Eco-design is quickly becoming one of the most important levers for reducing environmental impact in the fashion industry. As regulations such as the Ecodesign for Sustainable Products Regulation (ESPR) and initiatives like the Digital Product Passport (DPP) gain momentum, brands are under increasing pressure to consider sustainability earlier in the product development process.
For design, sourcing, and sustainability teams, this raises a practical question:
What is the best eco-design software for fashion brands?
The answer depends largely on how brands currently evaluate sustainability during product development. Some rely on internal spreadsheets, others use supply chain traceability tools, while a growing number are adopting Life Cycle Assessment (LCA)-based platforms.
This article breaks the market into four main approaches to eco-design software to help fashion brands understand which option best fits their needs.
Eco-design software helps fashion brands evaluate the environmental impact of materials and product choices during the design and sourcing phase.
Today, most brands rely on one of four approaches: internal spreadsheets, traceability tools, LCA-based eco-design platforms, or PLM-embedded sustainability modules.
Each approach reflects a different level of maturity. Spreadsheet models allow quick internal scoring but often lack scientific rigor. Traceability tools provide supply chain visibility but limited environmental impact insights. PLM-embedded tools integrate sustainability into product development workflows but often rely on simplified impact metrics.
LCA-based eco-design platforms calculate product-level environmental footprints based on scientific methodologies, enabling brands to compare design scenarios and make informed sourcing decisions.
For brands preparing for regulatory scrutiny and product-level transparency, the quality of the environmental data behind eco-design decisions is becoming increasingly important.
Eco-design software helps brands answer questions such as:
Which material option has the lowest environmental footprint?
How does switching suppliers affect impact?
What happens if we change fabric weight or composition?
Which products should we prioritize for reduction efforts?
In practice, this requires software that can connect design choices with environmental impact data.
Typical inputs include:
Material composition
Fabric weight and processing
Manufacturing stages
Environmental impact factors
Factory energy mix
This allows design and sourcing teams to test scenarios before production begins, when the majority of a product’s environmental impact is still being determined.
Eco-design tools generally fall into four categories depending on how they generate and use environmental data.
Primary focus: Internal scoring and material comparison
Many brands begin their eco-design journey using internally built spreadsheets. Sustainability teams often develop scoring models to help designers and sourcers compare materials or suppliers.
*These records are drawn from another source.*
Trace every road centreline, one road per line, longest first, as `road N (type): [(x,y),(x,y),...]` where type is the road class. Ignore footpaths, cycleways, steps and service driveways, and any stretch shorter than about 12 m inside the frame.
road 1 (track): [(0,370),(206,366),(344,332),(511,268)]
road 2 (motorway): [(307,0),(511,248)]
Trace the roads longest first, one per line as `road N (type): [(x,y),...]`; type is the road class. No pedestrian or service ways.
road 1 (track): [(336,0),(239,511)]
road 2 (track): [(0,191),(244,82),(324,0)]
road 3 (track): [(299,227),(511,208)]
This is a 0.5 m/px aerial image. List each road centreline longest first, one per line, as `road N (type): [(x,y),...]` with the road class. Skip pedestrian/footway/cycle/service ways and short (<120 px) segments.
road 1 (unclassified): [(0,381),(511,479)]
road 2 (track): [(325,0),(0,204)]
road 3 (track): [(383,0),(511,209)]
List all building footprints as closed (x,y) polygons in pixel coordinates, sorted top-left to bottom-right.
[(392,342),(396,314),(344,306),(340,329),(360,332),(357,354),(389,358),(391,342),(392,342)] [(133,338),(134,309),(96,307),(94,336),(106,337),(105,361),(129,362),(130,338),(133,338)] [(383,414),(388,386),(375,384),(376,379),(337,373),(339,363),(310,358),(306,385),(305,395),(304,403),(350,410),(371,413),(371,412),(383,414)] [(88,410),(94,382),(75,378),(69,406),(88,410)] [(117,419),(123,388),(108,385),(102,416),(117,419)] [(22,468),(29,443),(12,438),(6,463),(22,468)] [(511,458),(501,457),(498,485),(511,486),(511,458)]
For example, teams may assign scores to materials based on criteria such as recycled content, certifications, or supplier performance.
While spreadsheets are useful for early experimentation, they rarely provide the scientific rigor or scalability needed for large collections or regulatory reporting.
Example: Promod’s internal tool
Source: Carbonfact Webinar
Primary focus: Supply chain visibility
Traceability platforms help brands understand where materials come from and how they move through the supply chain. Some brands use these tools to inform eco-design decisions by comparing suppliers or materials.
Traceability tools can support eco-design decisions, but they are typically not built to calculate environmental impact at the product level.
Example: Fairly Made
Source: Fairly Made
Primary focus: Product-level environmental footprinting
LCA-based eco-design platforms calculate the environmental footprint of products using Life Cycle Assessment methodologies.
This allows design teams to simulate how different material choices, manufacturing processes, or sourcing options affect environmental impact.
For brands serious about reducing impact, LCA-based platforms allow eco-design to move from qualitative judgments to measurable decisions.
Example: Carbonfact
Source: Carbonfact platform
Primary focus: Integrating sustainability into product development workflows
Some Product Lifecycle Management (PLM) platforms now include sustainability modules that allow designers to track environmental attributes within the design process.
These tools work best for brands that want to embed sustainability considerations directly into the design workflow.
Example: Makersite
Source: Makersite website
There is no single best eco-design software for every brand.
What matters most is whether the tool helps teams make better design decisions early in the product development process.
Most environmental impact is determined during the design phase. Once materials and manufacturing processes are selected, opportunities for reduction become limited.
LCA-based eco-design platforms allow brands to test different scenarios before production begins, helping teams understand the environmental consequences of design choices.
The same product footprint data can then support:
This allows eco-design to move beyond a design guideline and become a data-driven decision framework.
When evaluating eco-design software, the key question is not simply which tool looks easiest to use, but:
How reliable is the environmental data behind the design decisions?
Some solutions help visualize sustainability, while others calculate it.
As regulatory expectations increase and product-level transparency becomes standard, the ability to base eco-design decisions on robust environmental data will become increasingly important.